» PAGE EXCERPT
──────────────────────────────

A Punishing Beverage

You know those people who only read one book at a time? I’m not one of them. At the moment I have two novels (one noir detective, one hard SF) on the go in my reading room, a collection of short stories (“M. R. James by way of Lovecraft”) in the bedroom, two books of poetry and political tract in my office, etc.

I also have a book about the history of drinking in Nova Scotia on the go in the downstairs bathroom. Social history of alcohol has been of particular interest to me since I read one particular book a couple of years ago, and I always like the “local interest” stuff.

The largest portion of the book is dedicated to rum, that being the traditional tipple of the Maritimes–and actually the book shows an additional reason for thatThe book cites a report from a Colonel Vetch at the Annapolis garrison to the British Lord Treasurer in 1711: “All provisions are very dear, particularly Rum, which must be instead of Beer, which the Severity of the winter freezes in that cold country.” beyond a port city’s obvious naval connections. And, of course, the history of rum-running and interactions with Prohibition are fiercely interesting.

Other large sections are dedicated to whiskey and beer (particularly the Keith family), and smaller ones to wine (and the Dial family) and other beverages.

──────────────────────────────

» YOUR INSTRUCTIONS
In the post on reading several books at once, where does the writer keep the book about the history of drinking in Nova Scotia?

» SUPPLIED INFORMATION

──────────────────────────────

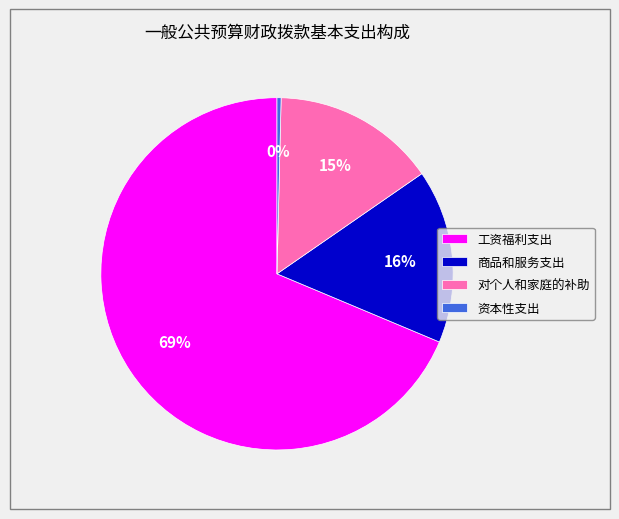

Does any single category account for the majority?

Yes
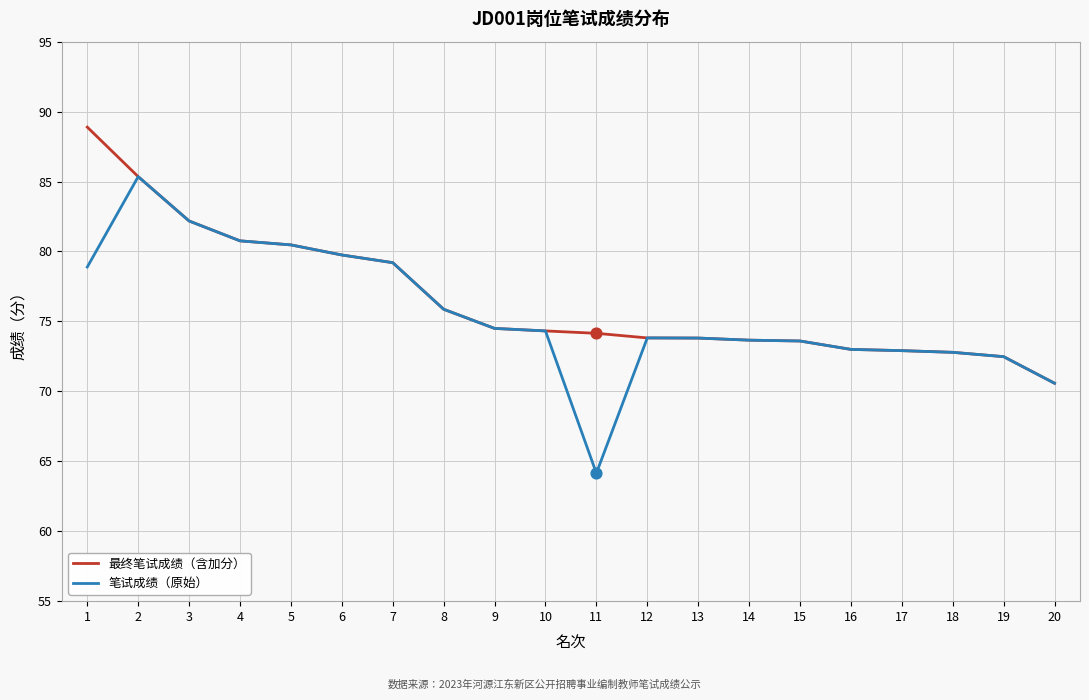

What is the approximate value of 最终笔试成绩（含加分） at 15?

73.6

──────────────────────────────

» YOUR RESPONSE
In the downstairs bathroom.